• INSTRUCTION: Pull out the source text from every item below and reproduce it line for line, leaving the pictures out of your answer.

• MATERIAL TO PROCESS:
***
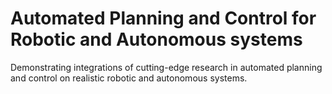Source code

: # Automated Planning and Control for Robotic and Autonomous systems

Demonstrating integrations of cutting-edge research in automated planning and control on realistic robotic and autonomous systems.
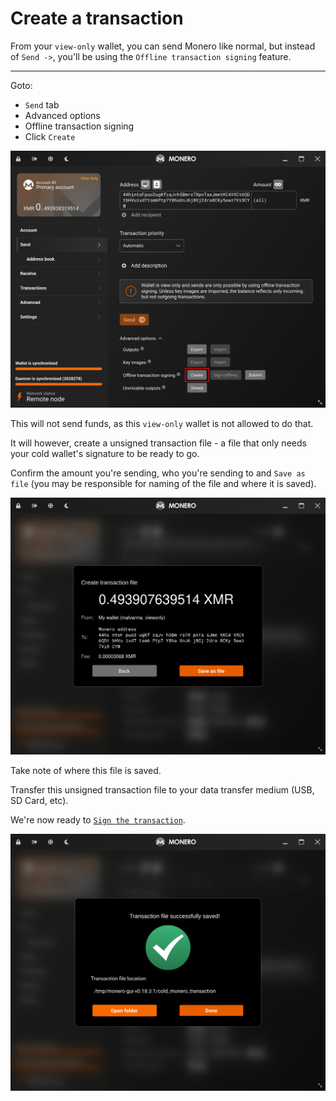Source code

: # Create a transaction
From your `view-only` wallet, you can send Monero like normal, but instead of `Send ->`, you'll be using the `Offline transaction signing` feature.

---

Goto:
- `Send` tab
- Advanced options
- Offline transaction signing
- Click `Create`

![image](../img/create_a_transaction_1.jpg)

This will not send funds, as this `view-only` wallet is not allowed to do that.

It will however, create a unsigned transaction file - a file that only needs your cold wallet's signature to be ready to go.

Confirm the amount you're sending, who you're sending to and `Save as file` (you may be responsible for naming of the file and where it is saved).

![image](../img/create_a_transaction_2.jpg)

Take note of where this file is saved.

Transfer this unsigned transaction file to your data transfer medium (USB, SD Card, etc).

We're now ready to [`Sign the transaction`](./sign_the_transaction.md).

![image](../img/create_a_transaction_3.jpg)
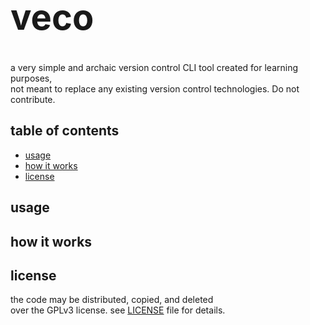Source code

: <h1 style="font-size: 56px">veco</h1>
a very simple and archaic version control CLI tool created for learning purposes, <br />
not meant to replace any existing version control technologies. Do not contribute.

## table of contents

- [usage](https://github.com/alperenozdnc/veco)
- [how it works](https://github.com/alperenozdnc/veco)
- [license](https://github.com/alperenozdnc/veco)

## usage

## how it works

## license
the code may be distributed, copied, and deleted <br /> over the GPLv3 license. see [LICENSE](https://github.com/alperenozdnc/veco/blob/master/LICENSE) file for details.
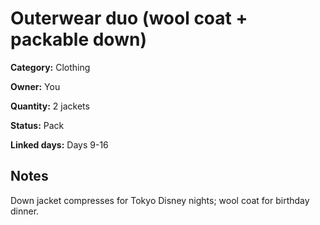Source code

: # Outerwear duo (wool coat + packable down)

**Category:** Clothing

**Owner:** You

**Quantity:** 2 jackets

**Status:** Pack

**Linked days:** Days 9-16

## Notes
Down jacket compresses for Tokyo Disney nights; wool coat for birthday dinner.
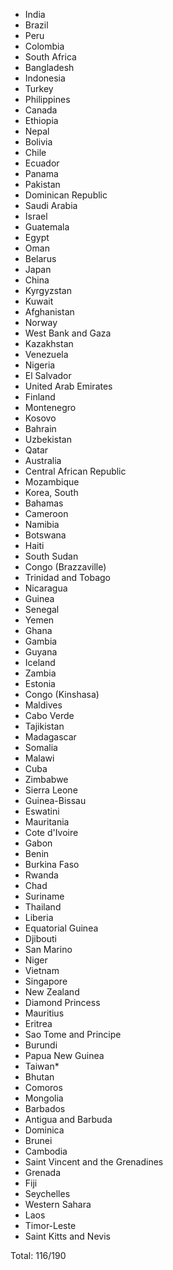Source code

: * India
* Brazil
* Peru
* Colombia
* South Africa
* Bangladesh
* Indonesia
* Turkey
* Philippines
* Canada
* Ethiopia
* Nepal
* Bolivia
* Chile
* Ecuador
* Panama
* Pakistan
* Dominican Republic
* Saudi Arabia
* Israel
* Guatemala
* Egypt
* Oman
* Belarus
* Japan
* China
* Kyrgyzstan
* Kuwait
* Afghanistan
* Norway
* West Bank and Gaza
* Kazakhstan
* Venezuela
* Nigeria
* El Salvador
* United Arab Emirates
* Finland
* Montenegro
* Kosovo
* Bahrain
* Uzbekistan
* Qatar
* Australia
* Central African Republic
* Mozambique
* Korea, South
* Bahamas
* Cameroon
* Namibia
* Botswana
* Haiti
* South Sudan
* Congo (Brazzaville)
* Trinidad and Tobago
* Nicaragua
* Guinea
* Senegal
* Yemen
* Ghana
* Gambia
* Guyana
* Iceland
* Zambia
* Estonia
* Congo (Kinshasa)
* Maldives
* Cabo Verde
* Tajikistan
* Madagascar
* Somalia
* Malawi
* Cuba
* Zimbabwe
* Sierra Leone
* Guinea-Bissau
* Eswatini
* Mauritania
* Cote d'Ivoire
* Gabon
* Benin
* Burkina Faso
* Rwanda
* Chad
* Suriname
* Thailand
* Liberia
* Equatorial Guinea
* Djibouti
* San Marino
* Niger
* Vietnam
* Singapore
* New Zealand
* Diamond Princess
* Mauritius
* Eritrea
* Sao Tome and Principe
* Burundi
* Papua New Guinea
* Taiwan*
* Bhutan
* Comoros
* Mongolia
* Barbados
* Antigua and Barbuda
* Dominica
* Brunei
* Cambodia
* Saint Vincent and the Grenadines
* Grenada
* Fiji
* Seychelles
* Western Sahara
* Laos
* Timor-Leste
* Saint Kitts and Nevis

Total: 116/190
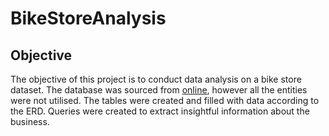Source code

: # BikeStoreAnalysis
## Objective
The objective of this project is to conduct data analysis on a bike store dataset. The database was sourced from [online](https://www.sqlservertutorial.net/sql-server-sample-database/), however all the entities were not utilised. The tables were created and filled with data according to the ERD. Queries were created to extract insightful information about the business.
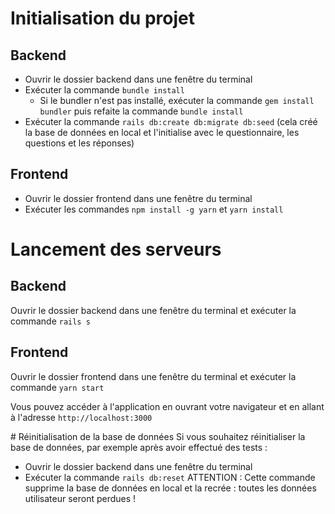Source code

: # Initialisation du projet

## Backend

* Ouvrir le dossier backend dans une fenêtre du terminal
* Exécuter la commande `bundle install`
  * Si le bundler n'est pas installé, exécuter la commande `gem install bundler` puis refaite la commande `bundle install`
* Exécuter la commande `rails db:create db:migrate db:seed` (cela créé la base de données en local et l'initialise avec le questionnaire, les questions et les réponses)

## Frontend

* Ouvrir le dossier frontend dans une fenêtre du terminal
* Exécuter les commandes `npm install -g yarn` et `yarn install`

# Lancement des serveurs

## Backend

Ouvrir le dossier backend dans une fenêtre du terminal et exécuter la commande `rails s`

## Frontend

Ouvrir le dossier frontend dans une fenêtre du terminal et exécuter la commande `yarn start`

Vous pouvez accéder à l'application en ouvrant votre navigateur et en allant à l'adresse `http://localhost:3000`

# Réinitialisation de la base de données
Si vous souhaitez réinitialiser la base de données, par exemple après avoir effectué des tests :
* Ouvrir le dossier backend dans une fenêtre du terminal
* Exécuter la commande `rails db:reset`
ATTENTION : Cette commande supprime la base de données en local et la recrée : toutes les données utilisateur seront perdues !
***
• WRITTEN ANSWER:
Source code

: # Automated Planning and Control for Robotic and Autonomous systems

Demonstrating integrations of cutting-edge research in automated planning and control on realistic robotic and autonomous systems.
Source code

: # Create a transaction
From your `view-only` wallet, you can send Monero like normal, but instead of `Send ->`, you'll be using the `Offline transaction signing` feature.

---

Goto:
- `Send` tab
- Advanced options
- Offline transaction signing
- Click `Create`

![image](../img/create_a_transaction_1.jpg)

This will not send funds, as this `view-only` wallet is not allowed to do that.

It will however, create a unsigned transaction file - a file that only needs your cold wallet's signature to be ready to go.

Confirm the amount you're sending, who you're sending to and `Save as file` (you may be responsible for naming of the file and where it is saved).

![image](../img/create_a_transaction_2.jpg)

Take note of where this file is saved.

Transfer this unsigned transaction file to your data transfer medium (USB, SD Card, etc).

We're now ready to [`Sign the transaction`](./sign_the_transaction.md).

![image](../img/create_a_transaction_3.jpg)
Source code

: <h1 style="font-size: 56px">veco</h1>
a very simple and archaic version control CLI tool created for learning purposes, <br />
not meant to replace any existing version control technologies. Do not contribute.

## table of contents

- [usage](https://github.com/alperenozdnc/veco)
- [how it works](https://github.com/alperenozdnc/veco)
- [license](https://github.com/alperenozdnc/veco)

## usage

## how it works

## license
the code may be distributed, copied, and deleted <br /> over the GPLv3 license. see [LICENSE](https://github.com/alperenozdnc/veco/blob/master/LICENSE) file for details.
Source code

: # Outerwear duo (wool coat + packable down)

**Category:** Clothing

**Owner:** You

**Quantity:** 2 jackets

**Status:** Pack

**Linked days:** Days 9-16

## Notes
Down jacket compresses for Tokyo Disney nights; wool coat for birthday dinner.
Source code

: * India
* Brazil
* Peru
* Colombia
* South Africa
* Bangladesh
* Indonesia
* Turkey
* Philippines
* Canada
* Ethiopia
* Nepal
* Bolivia
* Chile
* Ecuador
* Panama
* Pakistan
* Dominican Republic
* Saudi Arabia
* Israel
* Guatemala
* Egypt
* Oman
* Belarus
* Japan
* China
* Kyrgyzstan
* Kuwait
* Afghanistan
* Norway
* West Bank and Gaza
* Kazakhstan
* Venezuela
* Nigeria
* El Salvador
* United Arab Emirates
* Finland
* Montenegro
* Kosovo
* Bahrain
* Uzbekistan
* Qatar
* Australia
* Central African Republic
* Mozambique
* Korea, South
* Bahamas
* Cameroon
* Namibia
* Botswana
* Haiti
* South Sudan
* Congo (Brazzaville)
* Trinidad and Tobago
* Nicaragua
* Guinea
* Senegal
* Yemen
* Ghana
* Gambia
* Guyana
* Iceland
* Zambia
* Estonia
* Congo (Kinshasa)
* Maldives
* Cabo Verde
* Tajikistan
* Madagascar
* Somalia
* Malawi
* Cuba
* Zimbabwe
* Sierra Leone
* Guinea-Bissau
* Eswatini
* Mauritania
* Cote d'Ivoire
* Gabon
* Benin
* Burkina Faso
* Rwanda
* Chad
* Suriname
* Thailand
* Liberia
* Equatorial Guinea
* Djibouti
* San Marino
* Niger
* Vietnam
* Singapore
* New Zealand
* Diamond Princess
* Mauritius
* Eritrea
* Sao Tome and Principe
* Burundi
* Papua New Guinea
* Taiwan*
* Bhutan
* Comoros
* Mongolia
* Barbados
* Antigua and Barbuda
* Dominica
* Brunei
* Cambodia
* Saint Vincent and the Grenadines
* Grenada
* Fiji
* Seychelles
* Western Sahara
* Laos
* Timor-Leste
* Saint Kitts and Nevis

Total: 116/190
Source code

: # BikeStoreAnalysis
## Objective
The objective of this project is to conduct data analysis on a bike store dataset. The database was sourced from [online](https://www.sqlservertutorial.net/sql-server-sample-database/), however all the entities were not utilised. The tables were created and filled with data according to the ERD. Queries were created to extract insightful information about the business.
Source code

: # Initialisation du projet

## Backend

* Ouvrir le dossier backend dans une fenêtre du terminal
* Exécuter la commande `bundle install`
  * Si le bundler n'est pas installé, exécuter la commande `gem install bundler` puis refaite la commande `bundle install`
* Exécuter la commande `rails db:create db:migrate db:seed` (cela créé la base de données en local et l'initialise avec le questionnaire, les questions et les réponses)

## Frontend

* Ouvrir le dossier frontend dans une fenêtre du terminal
* Exécuter les commandes `npm install -g yarn` et `yarn install`

# Lancement des serveurs

## Backend

Ouvrir le dossier backend dans une fenêtre du terminal et exécuter la commande `rails s`

## Frontend

Ouvrir le dossier frontend dans une fenêtre du terminal et exécuter la commande `yarn start`

Vous pouvez accéder à l'application en ouvrant votre navigateur et en allant à l'adresse `http://localhost:3000`

# Réinitialisation de la base de données
Si vous souhaitez réinitialiser la base de données, par exemple après avoir effectué des tests :
* Ouvrir le dossier backend dans une fenêtre du terminal
* Exécuter la commande `rails db:reset`
ATTENTION : Cette commande supprime la base de données en local et la recrée : toutes les données utilisateur seront perdues !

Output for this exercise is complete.